**TEXTO FORNECIDO**

     À medida que vamos acendendo as velas da Coroa do Advento, vamos reacendendo em nossos corações a chama da fé, da esperança e do amor. No Natal, comemoramos a chegada do Cristo Salvador, e com isso, cumprem-se todas as promessas da Antiga Aliança.

       Quem não tem medo da escuridão? A escuridão assusta, mas não há trevas que possam aprisionar os que pertencem a Cristo! O ser humano tem medo da escuridão física, mas muitos não se preocupam com a escuridão espiritual, que é a pior de todas. De nada adianta debater-se com perguntas como: Por que isso está acontecendo comigo? Até quando terei de suportar tudo isso? Quando, na verdade, nossas energias deviam estar voltadas para outra pergunta: Como enfrentarei tudo isso?

**CONJUNTO DE TAREFAS**
(a) Segundo o texto sobre a Coroa do Advento, o que comemoramos no Natal?
(b) Liste todas as frases interrogativas que aparecem no texto sobre a Coroa do Advento.
(c) Repita fielmente um trecho do texto sobre a Coroa do Advento. Comece nas palavras "À medida que" e pare depois de "enfrentarei tudo isso?".

**TRECHOS DO MATERIAL**
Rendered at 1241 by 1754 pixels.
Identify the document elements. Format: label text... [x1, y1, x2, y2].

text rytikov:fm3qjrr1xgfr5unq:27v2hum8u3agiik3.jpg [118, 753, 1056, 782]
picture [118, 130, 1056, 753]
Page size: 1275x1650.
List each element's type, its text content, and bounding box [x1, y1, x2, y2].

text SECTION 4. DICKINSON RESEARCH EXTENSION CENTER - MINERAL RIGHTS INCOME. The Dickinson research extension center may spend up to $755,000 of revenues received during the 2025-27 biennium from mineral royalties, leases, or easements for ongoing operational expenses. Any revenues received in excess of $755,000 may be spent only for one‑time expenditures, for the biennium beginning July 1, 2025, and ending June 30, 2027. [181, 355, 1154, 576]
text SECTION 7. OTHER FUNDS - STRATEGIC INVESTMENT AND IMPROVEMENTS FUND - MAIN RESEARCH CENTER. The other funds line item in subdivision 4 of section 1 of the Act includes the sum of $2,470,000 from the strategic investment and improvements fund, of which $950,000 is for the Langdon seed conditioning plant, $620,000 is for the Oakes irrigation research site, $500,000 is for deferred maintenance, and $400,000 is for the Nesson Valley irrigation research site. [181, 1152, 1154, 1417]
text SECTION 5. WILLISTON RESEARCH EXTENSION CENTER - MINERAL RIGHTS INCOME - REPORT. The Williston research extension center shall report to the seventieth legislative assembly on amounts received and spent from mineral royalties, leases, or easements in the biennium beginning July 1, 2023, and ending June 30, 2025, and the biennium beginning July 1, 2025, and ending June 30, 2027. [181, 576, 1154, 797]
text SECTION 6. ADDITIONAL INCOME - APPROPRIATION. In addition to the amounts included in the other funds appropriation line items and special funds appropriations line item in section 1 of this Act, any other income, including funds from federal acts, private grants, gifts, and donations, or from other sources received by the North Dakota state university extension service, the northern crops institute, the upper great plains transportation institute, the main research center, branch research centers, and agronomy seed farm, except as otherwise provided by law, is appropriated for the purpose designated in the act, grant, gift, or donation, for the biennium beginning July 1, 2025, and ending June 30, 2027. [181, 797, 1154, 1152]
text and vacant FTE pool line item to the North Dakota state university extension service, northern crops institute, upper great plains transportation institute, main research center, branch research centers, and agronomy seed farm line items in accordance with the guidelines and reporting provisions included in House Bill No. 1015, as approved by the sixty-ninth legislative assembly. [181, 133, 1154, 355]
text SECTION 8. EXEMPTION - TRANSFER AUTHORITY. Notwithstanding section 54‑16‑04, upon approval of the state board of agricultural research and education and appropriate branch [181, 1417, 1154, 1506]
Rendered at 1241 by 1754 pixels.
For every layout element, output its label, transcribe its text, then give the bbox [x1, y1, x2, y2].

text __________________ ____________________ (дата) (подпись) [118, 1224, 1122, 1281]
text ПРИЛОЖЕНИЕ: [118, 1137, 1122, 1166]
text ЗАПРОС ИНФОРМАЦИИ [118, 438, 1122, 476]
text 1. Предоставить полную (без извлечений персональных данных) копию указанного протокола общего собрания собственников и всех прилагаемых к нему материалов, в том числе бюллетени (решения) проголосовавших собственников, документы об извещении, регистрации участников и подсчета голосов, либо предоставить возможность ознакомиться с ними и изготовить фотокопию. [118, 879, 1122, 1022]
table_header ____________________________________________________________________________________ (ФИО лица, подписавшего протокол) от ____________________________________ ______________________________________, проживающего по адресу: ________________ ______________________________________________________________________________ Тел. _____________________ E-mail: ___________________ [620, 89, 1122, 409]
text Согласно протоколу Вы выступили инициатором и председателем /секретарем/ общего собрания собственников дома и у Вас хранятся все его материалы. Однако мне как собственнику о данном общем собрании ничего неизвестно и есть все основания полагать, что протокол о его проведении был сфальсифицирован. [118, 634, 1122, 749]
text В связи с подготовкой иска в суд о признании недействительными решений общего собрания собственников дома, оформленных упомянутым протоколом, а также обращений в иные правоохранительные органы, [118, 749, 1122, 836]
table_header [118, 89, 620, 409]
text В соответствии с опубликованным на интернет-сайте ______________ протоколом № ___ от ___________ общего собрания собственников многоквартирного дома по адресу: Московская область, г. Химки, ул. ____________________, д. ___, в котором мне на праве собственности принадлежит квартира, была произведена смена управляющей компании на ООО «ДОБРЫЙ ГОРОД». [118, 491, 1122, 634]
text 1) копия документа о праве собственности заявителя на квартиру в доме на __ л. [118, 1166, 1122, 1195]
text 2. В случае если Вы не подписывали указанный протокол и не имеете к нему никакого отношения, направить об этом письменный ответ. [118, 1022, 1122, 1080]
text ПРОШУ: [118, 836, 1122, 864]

**SOLUÇÕES DAS TAREFAS**
(a) A chegada do Cristo Salvador.

(b)
- Quem não tem medo da escuridão?
- Por que isso está acontecendo comigo?
- Até quando terei de suportar tudo isso?
- Como enfrentarei tudo isso?

(c)
À medida que vamos acendendo as velas da Coroa do Advento, vamos reacendendo em nossos corações a chama da fé, da esperança e do amor. No Natal, comemoramos a chegada do Cristo Salvador, e com isso, cumprem-se todas as promessas da Antiga Aliança.

       Quem não tem medo da escuridão? A escuridão assusta, mas não há trevas que possam aprisionar os que pertencem a Cristo! O ser humano tem medo da escuridão física, mas muitos não se preocupam com a escuridão espiritual, que é a pior de todas. De nada adianta debater-se com perguntas como: Por que isso está acontecendo comigo? Até quando terei de suportar tudo isso? Quando, na verdade, nossas energias deviam estar voltadas para outra pergunta: Como enfrentarei tudo isso?